Keys in 3ds Max provide additional control for motion, including the Tangent Types marked by the number 3 in Figure 1. These allow us to control the motion of objects including their acceleration, deceleration, easing, hesitation, stillness, and more with a Bezier-style controller (a graphical curve). Think of it as driving a car. As you push the gas, the car continues to speed up, when you press the brake, it slows down.  We can use these Tangent Types to mimic that behavior.  Alternately, we can eliminate motions such as acceleration and deceleration using the same tool (typically the case for architectural presentations where cameras pan through an interior or fly over an exterior without a change in speed).


Figure 3: Blocking

Getting caught up in details too early in a presentation or process often stifles production.  We counter this using a method referred to as blocking. To do this, we modify our objects and keys so they appear how we want them at the beginning, middle, and end. This allows us to refine our animation before we get caught up in the details.


Composition refers to the placement, grouping, alignment, and spacing between objects in our scenes and is a concept that dates back to ancient times.
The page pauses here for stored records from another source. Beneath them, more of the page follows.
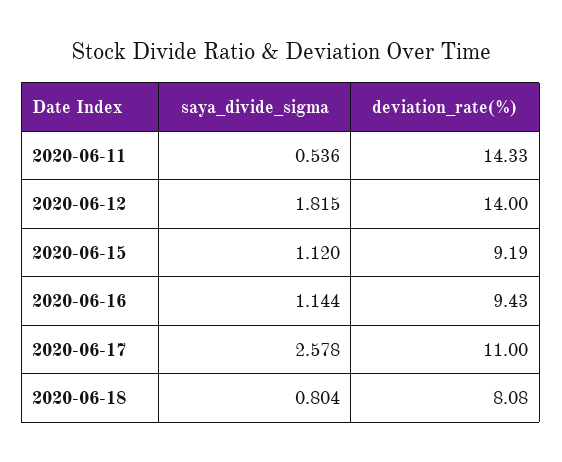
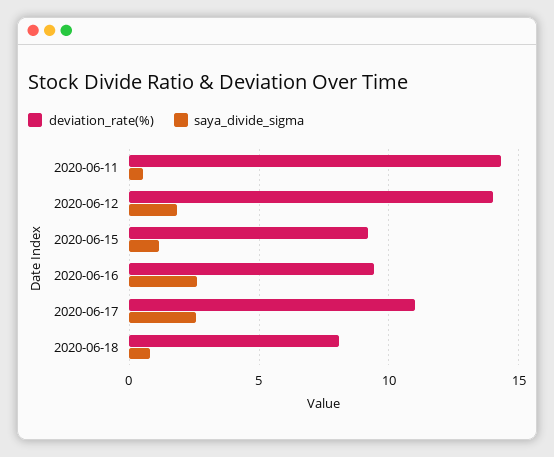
  {
    "saya_divide_sigma": {
      "2020-06-11": 0.536,
      "2020-06-12": 1.815,
      "2020-06-15": 1.12,
-     "2020-06-16": 1.144,
+     "2020-06-16": 2.5,
      "2020-06-17": 2.578,
      "2020-06-18": 0.804
    },
    "deviation_rate(%)": {
      "2020-06-11": 14.33,
      "2020-06-12": 14,
      "2020-06-15": 9.19,
      "2020-06-16": 9.43,
      "2020-06-17": 11,
      "2020-06-18": 8.08
    }
  }

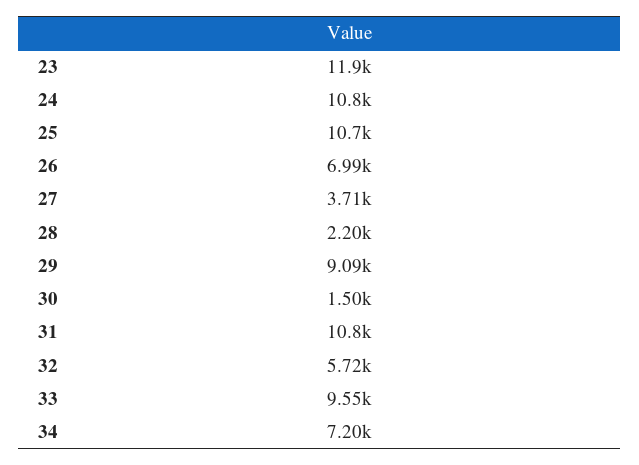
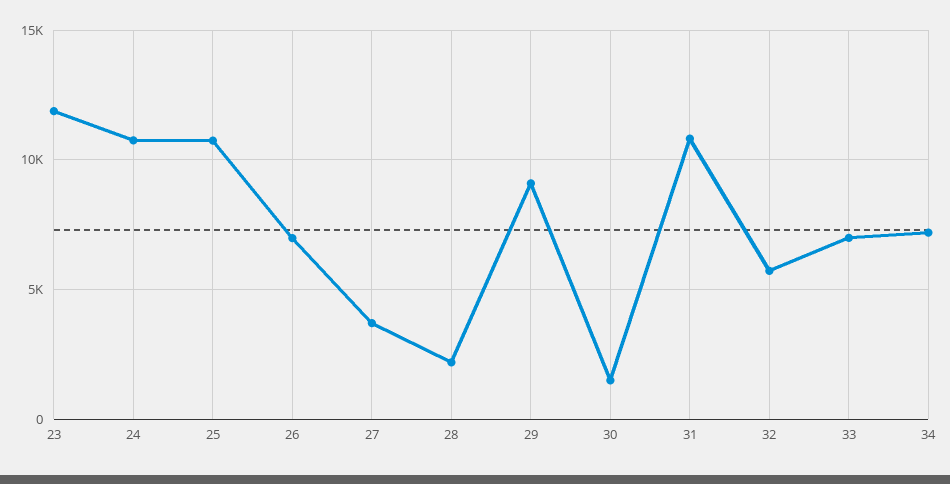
  {
    "23": 11900,
    "24": 10800,
    "25": 10700,
    "26": 6990,
    "27": 3710,
    "28": 2200,
    "29": 9090,
    "30": 1500,
    "31": 10800,
    "32": 5720,
-   "33": 9550,
+   "33": 7000,
    "34": 7200
  }

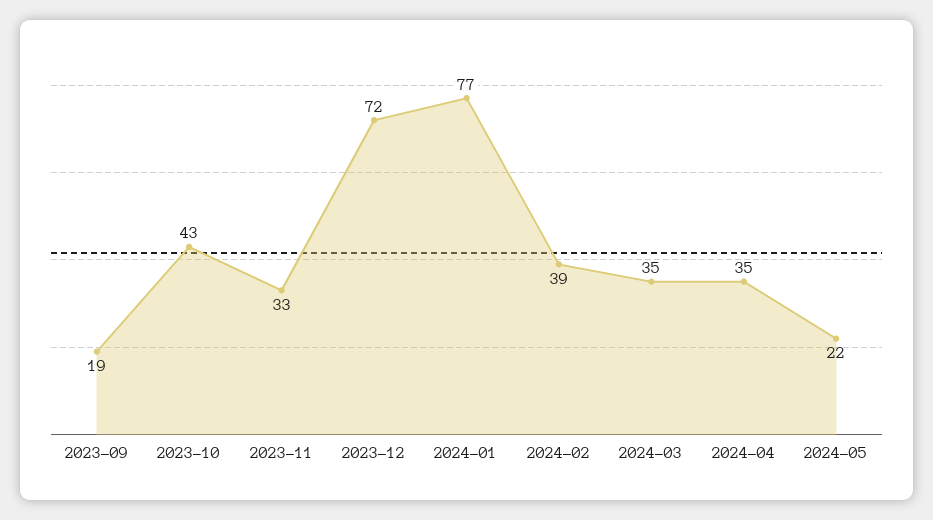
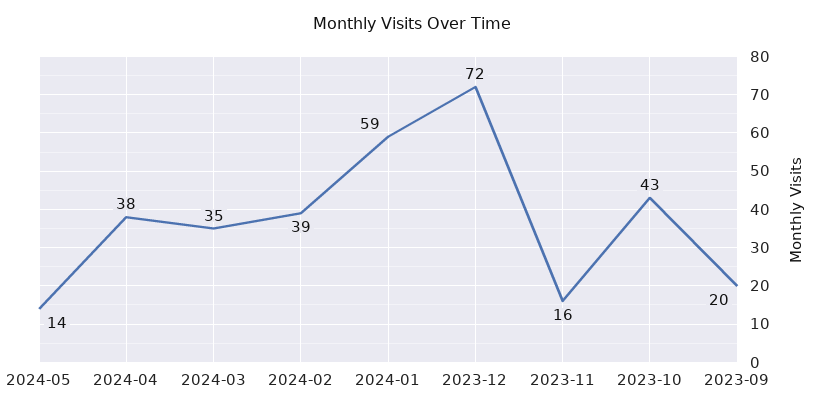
  {
-   "2023-09": 19,
+   "2023-09": 20,
    "2023-10": 43,
-   "2023-11": 33,
+   "2023-11": 16,
    "2023-12": 72,
-   "2024-01": 77,
+   "2024-01": 59,
    "2024-02": 39,
    "2024-03": 35,
-   "2024-04": 35,
+   "2024-04": 38,
-   "2024-05": 22
+   "2024-05": 14
  }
Using the rules of composition means our content should be more comfortable for our viewer to see and process, making it more appealing.  For example, in architecture and engineering, a few rules for composition that help us create better renderings include the following:

  • The Rule of Thirds – Dividing our scene into three equal parts and placing an object we want to focus on directly in line with one of the division lines.
  • The Golden Ratio – This one is difficult to explain, but exists everywhere in life.  In simple terms, the ratio is approximately 1.618 to 1.  Through history, life, biology, and art this ratio has created a natural balance that, for no apparent reason, seems to appeal to us.   Additionally, when we begin to divide the golden ratio by the golden rectangle (1.618 to 1, or the length and width of the boundary of the golden ratio), we can theoretically continue to divide it like that forever.  Not necessarily relevant, but an interesting fact that helps me to remember the concept.
  • Center Composition – One of the more straightforward compositions to explain, this involves directing viewers’ attention down the center of the scene, usually with a hint of symmetry to the left and right sides.

Figure 4 displays examples of each of these compositions in the order previously described.

Figure 4: Compositions

Content and Conclusion

Last, but not least, is a tip about the content in our scenes.  Many of us add logical components to our scenes just for them to appear natural.  For example, bedrooms might have pillows, blankets, books, desks, desk lamps, chairs, and dressers.  If we want to raise the bar, though, we must consider uses for objects we may not have considered before.  A good example relates to renderings of exterior scenes at night. If you pay attention to movies, often when filming exteriors at night, the grass and streets are watered down before filming. This is because the reflections brighten the scene, highlighting details to create more interest. Without this particular component, scenes such as this appear dreary or washed out.  See Figure 5 to compare and decide for yourself.